(Source records begins)
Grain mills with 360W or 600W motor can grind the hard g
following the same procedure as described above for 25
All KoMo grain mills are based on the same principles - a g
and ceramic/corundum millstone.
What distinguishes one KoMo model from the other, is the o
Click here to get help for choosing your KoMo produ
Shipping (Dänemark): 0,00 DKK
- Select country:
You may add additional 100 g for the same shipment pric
(Source records ends)
* **Assigned task**
Locate and copy each line in the data above that includes the word "same".

* **Response to this exercise**
following the same procedure as described above for 25
All KoMo grain mills are based on the same principles - a g
You may add additional 100 g for the same shipment pric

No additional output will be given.